• TASK TO COMPLETE: For each entry below, output it exactly as it stands.
----- EXTRACTED DATA
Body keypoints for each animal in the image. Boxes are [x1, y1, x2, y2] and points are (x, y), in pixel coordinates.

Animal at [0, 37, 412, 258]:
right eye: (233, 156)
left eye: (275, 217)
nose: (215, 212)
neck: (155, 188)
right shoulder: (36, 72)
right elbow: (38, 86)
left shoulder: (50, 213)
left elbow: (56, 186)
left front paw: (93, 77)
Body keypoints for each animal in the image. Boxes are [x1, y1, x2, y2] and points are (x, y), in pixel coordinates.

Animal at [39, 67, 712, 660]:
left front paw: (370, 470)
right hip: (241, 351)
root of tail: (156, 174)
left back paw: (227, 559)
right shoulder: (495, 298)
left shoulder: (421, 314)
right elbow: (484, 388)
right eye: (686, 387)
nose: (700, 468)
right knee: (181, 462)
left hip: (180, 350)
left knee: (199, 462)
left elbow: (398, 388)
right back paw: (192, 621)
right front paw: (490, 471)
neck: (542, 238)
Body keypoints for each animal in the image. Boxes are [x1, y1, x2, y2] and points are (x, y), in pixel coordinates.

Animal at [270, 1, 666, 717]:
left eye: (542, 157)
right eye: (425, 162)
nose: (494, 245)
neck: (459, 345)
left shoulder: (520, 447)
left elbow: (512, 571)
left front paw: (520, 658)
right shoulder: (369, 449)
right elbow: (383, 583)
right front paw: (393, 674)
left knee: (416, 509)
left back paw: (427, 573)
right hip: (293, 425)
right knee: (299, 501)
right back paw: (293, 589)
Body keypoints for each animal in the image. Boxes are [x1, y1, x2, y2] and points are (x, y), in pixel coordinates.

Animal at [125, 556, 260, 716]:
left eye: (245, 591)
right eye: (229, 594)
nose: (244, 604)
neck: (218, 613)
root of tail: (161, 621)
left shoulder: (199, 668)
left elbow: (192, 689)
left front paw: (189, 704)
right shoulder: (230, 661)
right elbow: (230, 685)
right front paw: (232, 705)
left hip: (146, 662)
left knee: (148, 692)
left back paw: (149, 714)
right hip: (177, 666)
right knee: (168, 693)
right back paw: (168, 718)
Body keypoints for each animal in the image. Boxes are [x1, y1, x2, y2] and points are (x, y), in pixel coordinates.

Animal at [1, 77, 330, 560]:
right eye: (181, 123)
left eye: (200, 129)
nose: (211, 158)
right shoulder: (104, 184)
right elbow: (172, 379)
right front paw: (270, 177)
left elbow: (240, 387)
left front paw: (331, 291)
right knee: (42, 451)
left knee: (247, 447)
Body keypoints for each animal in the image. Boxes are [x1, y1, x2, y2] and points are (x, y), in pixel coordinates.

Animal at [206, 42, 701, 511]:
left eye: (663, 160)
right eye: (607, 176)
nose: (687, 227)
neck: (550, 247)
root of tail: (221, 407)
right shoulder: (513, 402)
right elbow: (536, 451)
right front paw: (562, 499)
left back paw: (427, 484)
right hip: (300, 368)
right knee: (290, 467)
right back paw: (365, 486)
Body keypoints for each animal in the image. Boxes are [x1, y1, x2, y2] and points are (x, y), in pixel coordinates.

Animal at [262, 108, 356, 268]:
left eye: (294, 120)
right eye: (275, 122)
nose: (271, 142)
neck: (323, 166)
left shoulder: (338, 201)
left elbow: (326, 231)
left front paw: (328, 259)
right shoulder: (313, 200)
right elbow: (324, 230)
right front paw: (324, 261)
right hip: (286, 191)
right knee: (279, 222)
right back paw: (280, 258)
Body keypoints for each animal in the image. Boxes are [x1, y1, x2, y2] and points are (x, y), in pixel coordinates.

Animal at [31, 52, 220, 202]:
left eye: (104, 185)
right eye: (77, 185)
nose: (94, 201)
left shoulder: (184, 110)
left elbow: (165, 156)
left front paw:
----------
• SOLUTION TO THE EXERCISE:
Body keypoints for each animal in the image. Boxes are [x1, y1, x2, y2] and points are (x, y), in pixel coordinates.

Animal at [0, 37, 412, 258]:
right eye: (233, 156)
left eye: (275, 217)
nose: (215, 212)
neck: (155, 188)
right shoulder: (36, 72)
right elbow: (38, 86)
left shoulder: (50, 213)
left elbow: (56, 186)
left front paw: (93, 77)
Body keypoints for each animal in the image. Boxes are [x1, y1, x2, y2] and points are (x, y), in pixel coordinates.

Animal at [39, 67, 712, 660]:
left front paw: (370, 470)
right hip: (241, 351)
root of tail: (156, 174)
left back paw: (227, 559)
right shoulder: (495, 298)
left shoulder: (421, 314)
right elbow: (484, 388)
right eye: (686, 387)
nose: (700, 468)
right knee: (181, 462)
left hip: (180, 350)
left knee: (199, 462)
left elbow: (398, 388)
right back paw: (192, 621)
right front paw: (490, 471)
neck: (542, 238)
Body keypoints for each animal in the image. Boxes are [x1, y1, x2, y2] and points are (x, y), in pixel coordinates.

Animal at [270, 1, 666, 717]:
left eye: (542, 157)
right eye: (425, 162)
nose: (494, 245)
neck: (459, 345)
left shoulder: (520, 447)
left elbow: (512, 571)
left front paw: (520, 658)
right shoulder: (369, 449)
right elbow: (383, 583)
right front paw: (393, 674)
left knee: (416, 509)
left back paw: (427, 573)
right hip: (293, 425)
right knee: (299, 501)
right back paw: (293, 589)
Body keypoints for each animal in the image. Boxes are [x1, y1, x2, y2] and points are (x, y), in pixel coordinates.

Animal at [125, 556, 260, 716]:
left eye: (245, 591)
right eye: (229, 594)
nose: (244, 604)
neck: (218, 613)
root of tail: (161, 621)
left shoulder: (199, 668)
left elbow: (192, 689)
left front paw: (189, 704)
right shoulder: (230, 661)
right elbow: (230, 685)
right front paw: (232, 705)
left hip: (146, 662)
left knee: (148, 692)
left back paw: (149, 714)
right hip: (177, 666)
right knee: (168, 693)
right back paw: (168, 718)
Body keypoints for each animal in the image. Boxes are [x1, y1, x2, y2] and points are (x, y), in pixel coordinates.

Animal at [1, 77, 330, 560]:
right eye: (181, 123)
left eye: (200, 129)
nose: (211, 158)
right shoulder: (104, 184)
right elbow: (172, 379)
right front paw: (270, 177)
left elbow: (240, 387)
left front paw: (331, 291)
right knee: (42, 451)
left knee: (247, 447)
Body keypoints for each animal in the image. Boxes are [x1, y1, x2, y2] and points are (x, y), in pixel coordinates.

Animal at [206, 42, 701, 511]:
left eye: (663, 160)
right eye: (607, 176)
nose: (687, 227)
neck: (550, 247)
root of tail: (221, 407)
right shoulder: (513, 402)
right elbow: (536, 451)
right front paw: (562, 499)
left back paw: (427, 484)
right hip: (300, 368)
right knee: (290, 467)
right back paw: (365, 486)
Body keypoints for each animal in the image. Boxes are [x1, y1, x2, y2] and points are (x, y), in pixel coordinates.

Animal at [262, 108, 356, 268]:
left eye: (294, 120)
right eye: (275, 122)
nose: (271, 142)
neck: (323, 166)
left shoulder: (338, 201)
left elbow: (326, 231)
left front paw: (328, 259)
right shoulder: (313, 200)
right elbow: (324, 230)
right front paw: (324, 261)
right hip: (286, 191)
right knee: (279, 222)
right back paw: (280, 258)
Body keypoints for each animal in the image. Boxes are [x1, y1, x2, y2] and points are (x, y), in pixel coordinates.

Animal at [31, 52, 220, 202]:
left eye: (104, 185)
right eye: (77, 185)
nose: (94, 201)
left shoulder: (184, 110)
left elbow: (165, 156)
left front paw:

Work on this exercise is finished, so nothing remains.